Reach, relevance and resonance are the 3 R’s that let you know if an influencer has the pull you need to make collaborating with them worth it. Reach is pretty simple -- do they have the follower count needed to make the impact you want. But resonance and relevance are more difficult to discern. 

  • Relevance: Does an influencer’s content match your audience’s interests?
  • Resonance: Does relevant content go the extra mile and convert your audience? A lot of influencer content is relevant—your people will click on it—but very little of that content resonates to the point that they click through and become so interested that they take the action you want them to take, ideally signing up for your service or buying your product.
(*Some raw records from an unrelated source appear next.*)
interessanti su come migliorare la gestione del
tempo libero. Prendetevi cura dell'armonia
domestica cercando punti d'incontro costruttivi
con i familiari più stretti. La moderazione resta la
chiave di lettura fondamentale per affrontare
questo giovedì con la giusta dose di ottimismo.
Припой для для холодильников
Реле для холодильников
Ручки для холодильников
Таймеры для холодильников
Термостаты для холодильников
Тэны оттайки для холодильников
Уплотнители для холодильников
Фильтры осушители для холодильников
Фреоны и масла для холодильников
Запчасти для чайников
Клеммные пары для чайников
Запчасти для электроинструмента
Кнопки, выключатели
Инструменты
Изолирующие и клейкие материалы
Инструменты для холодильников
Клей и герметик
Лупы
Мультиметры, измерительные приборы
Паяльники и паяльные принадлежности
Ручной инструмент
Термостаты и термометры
Often this simply comes down to how convincing the influencer is, and how well they do their job of marketing your offerings. Anyone can post a pic holding your product … some influencers simply do this based on how much their audience is enthralled with them alone. 
The content produced as part of your social media influencer marketing campaign should be high quality and engaging

Match Your Metrics

Certain metrics can back up your influencer choices with hard data. 

  • Impressions: Do they get the eyeballs you need? You already know that reach is the number of people that see an influencer’s content, but that’s not the only important metric—what about impressions? This is the number of times that a particular influencer appears in a user’s feed. Keep in mind that people close apps before seeing everything fed into their feed, so impression numbers aren’t 100% accurate.
  • Engagement: This is what really matters because users are taking actual action. The low single digits are standard percentages of engagement, which mirrors conversion of every type across the web in general. Bigger influencers reach more people but have lower engagement, while micro-influencers reach less followers but convert more. 
  • Branded Content Frequency: If influencers post too much—just like getting hit by too many emails from one brand—engagement declines. People unfollow. They don’t want their feed filled with too much of any one type of content, which is understandable, so make sure to target influencers who keep their audience wanting. 
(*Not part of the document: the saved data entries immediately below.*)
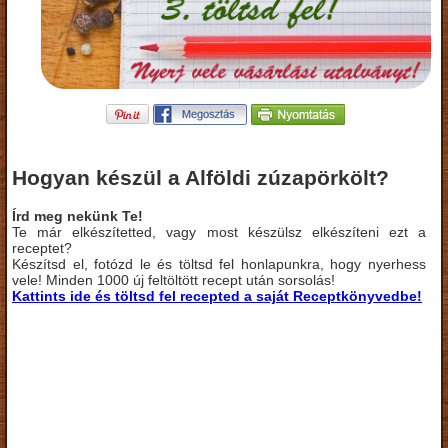
Hogyan készül a Alföldi zúzapörkölt?
Írd meg nekünk Te!
Te már elkészítetted, vagy most készülsz elkészíteni ezt a
receptet?
Készítsd el, fotózd le és töltsd fel honlapunkra, hogy nyerhess
vele! Minden 1000 új feltöltött recept után sorsolás!
Kattints ide és töltsd fel recepted a saját Receptkönyvedbe!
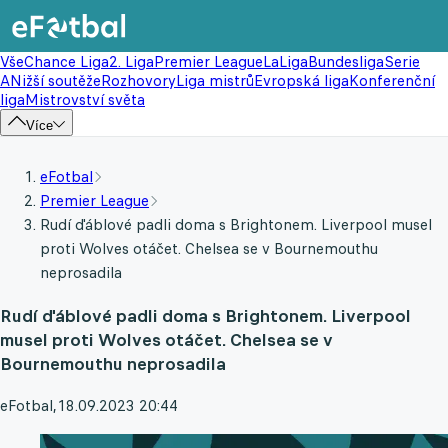
Vše
Chance Liga
2. Liga
Premier League
LaLiga
Bundesliga
Serie
A
Nižší soutěže
Rozhovory
Liga mistrů
Evropská liga
Konferenční
liga
Mistrovství světa
Více
eFotbal
Premier League
Rudí ďáblové padli doma s Brightonem. Liverpool musel
proti Wolves otáčet. Chelsea se v Bournemouthu
neprosadila
Rudí ďáblové padli doma s Brightonem. Liverpool
musel proti Wolves otáčet. Chelsea se v
Bournemouthu neprosadila
eFotbal
,
18.09.2023 20:44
Give a Little to Get a Lot

Your influencers don’t just support your business efforts, you need to support them back. Besides building a feedback loop of impressions and conversions, you should genuinely enjoy the influencers who promote your business. Showing your genuine interest is an easy way to engage yourself and become part of the community on any particular platform, whether it’s a niche or mainstream interest. 
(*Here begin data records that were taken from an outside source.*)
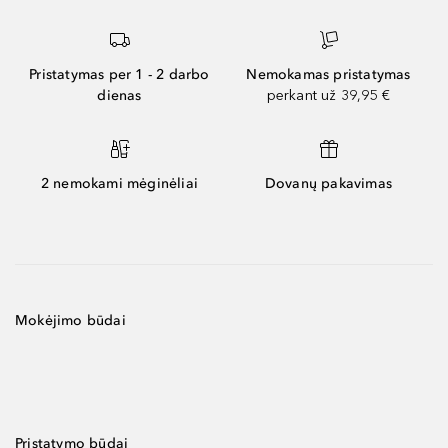
Pristatymas per 1 - 2 darbo
Nemokamas pristatymas
dienas
perkant už 39,95 €
2 nemokami mėginėliai
Dovanų pakavimas
Mokėjimo būdai
Pristatymo būdai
What is Measured is Managed

No marketing campaign runs itself, and influencer campaigns are no different, meaning you need to measure them and tweak them to optimize results. Remember to track reach, engagement, and conversion to see where things are going right and wrong. If you’re reaching many people and they’re engaging but not converting once they hit your site, that’s on you. Time to tweak your offer. If influencers get your collaborative posts viewed, but nobody engages or clicks over to your site, consider working with a different influencer or changing your social content. 

Conclusion

Influencers are the present and future of social media marketing, people who have the authority to get their followers to take the actions businesses want. While barely five years old, 90% of marketers say influencers are effective at promotion and the vast majority of firms project increasing their spending percentage in the following years on influencers. The faster you tap into this form of promotion, the better equipped you’ll be to move with the wave as it grows and learn how to create a successful influencer marketing campaign.